Production of macrophage specific matrix metalloproteinases (MMPs) by monocyte/macrophage (mo/mphi) maintained in vitro on matrix protein substrata has been examined to study the mechanism of matrix protein dependent upregulation of macrophage specific activity. Using specific blocking reagents we have found that interaction of peripheral blood mononuclear cells (PBMC) with extracellular matrix components is crucial for its differentiation to macrophages. Multiwell zymography has shown that production of MMPs was significantly inhibited in cells maintained on fibronectin (FN) pretreated with antibodies to alpha(5), beta(1) integrins and synthetic peptide RGDS. Further, quantification by ELISA showed a significant inhibition in MMP production in cells pretreated with these blocking reagents. Genistein, a non-specific inhibitor of tyrosine kinases, significantly reduced production of MMPs in cells maintained on FN and collagen type IV (COL IV).

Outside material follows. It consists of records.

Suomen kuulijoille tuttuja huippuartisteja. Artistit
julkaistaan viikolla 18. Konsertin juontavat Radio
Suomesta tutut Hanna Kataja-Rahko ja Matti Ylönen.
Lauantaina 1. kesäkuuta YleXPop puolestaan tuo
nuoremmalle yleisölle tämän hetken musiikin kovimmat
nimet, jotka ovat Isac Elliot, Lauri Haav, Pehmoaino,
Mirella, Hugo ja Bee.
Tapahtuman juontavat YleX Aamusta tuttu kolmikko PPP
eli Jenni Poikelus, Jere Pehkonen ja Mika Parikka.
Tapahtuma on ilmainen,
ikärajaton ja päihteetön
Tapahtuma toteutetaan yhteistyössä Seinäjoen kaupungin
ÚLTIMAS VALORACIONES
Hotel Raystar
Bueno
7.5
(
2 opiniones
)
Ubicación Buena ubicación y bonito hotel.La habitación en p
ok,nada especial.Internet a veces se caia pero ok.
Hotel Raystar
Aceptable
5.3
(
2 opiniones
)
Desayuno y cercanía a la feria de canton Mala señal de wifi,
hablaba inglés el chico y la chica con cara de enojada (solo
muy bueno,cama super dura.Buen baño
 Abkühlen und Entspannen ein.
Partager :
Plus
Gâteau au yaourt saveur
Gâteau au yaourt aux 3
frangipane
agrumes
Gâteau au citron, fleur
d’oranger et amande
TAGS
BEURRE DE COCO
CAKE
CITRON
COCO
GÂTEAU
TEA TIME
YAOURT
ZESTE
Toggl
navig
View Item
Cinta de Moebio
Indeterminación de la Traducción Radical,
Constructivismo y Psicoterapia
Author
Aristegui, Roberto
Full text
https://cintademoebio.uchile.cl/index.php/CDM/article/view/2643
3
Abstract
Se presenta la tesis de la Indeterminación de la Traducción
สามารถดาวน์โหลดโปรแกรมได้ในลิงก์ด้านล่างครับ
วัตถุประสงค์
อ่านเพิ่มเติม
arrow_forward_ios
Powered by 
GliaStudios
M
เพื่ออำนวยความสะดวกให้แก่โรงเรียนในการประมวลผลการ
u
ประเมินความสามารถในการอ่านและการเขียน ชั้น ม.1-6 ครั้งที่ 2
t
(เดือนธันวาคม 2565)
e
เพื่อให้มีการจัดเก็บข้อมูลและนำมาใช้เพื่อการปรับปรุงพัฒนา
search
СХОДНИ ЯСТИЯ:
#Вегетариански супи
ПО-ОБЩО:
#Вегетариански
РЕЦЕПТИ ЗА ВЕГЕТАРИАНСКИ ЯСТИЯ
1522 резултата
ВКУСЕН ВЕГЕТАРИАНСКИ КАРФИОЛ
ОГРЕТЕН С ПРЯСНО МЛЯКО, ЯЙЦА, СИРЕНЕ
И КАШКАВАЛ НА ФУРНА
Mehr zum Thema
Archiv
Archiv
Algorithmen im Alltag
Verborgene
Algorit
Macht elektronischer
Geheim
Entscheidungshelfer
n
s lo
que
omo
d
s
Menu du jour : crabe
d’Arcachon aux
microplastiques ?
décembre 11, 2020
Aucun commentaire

Immunoblotting analysis has shown that tyrosine phosphorylation occurs in 30 min and two proteins of approximately 115 and approximately 72 kDa are being phosphorylated upon PBMC-FN interaction. These results indicate that integrin mediated downstream signalling involving tyrosine phosphorylation is required for mediating intracellular events associated with differentiation of monocytes to macrophages.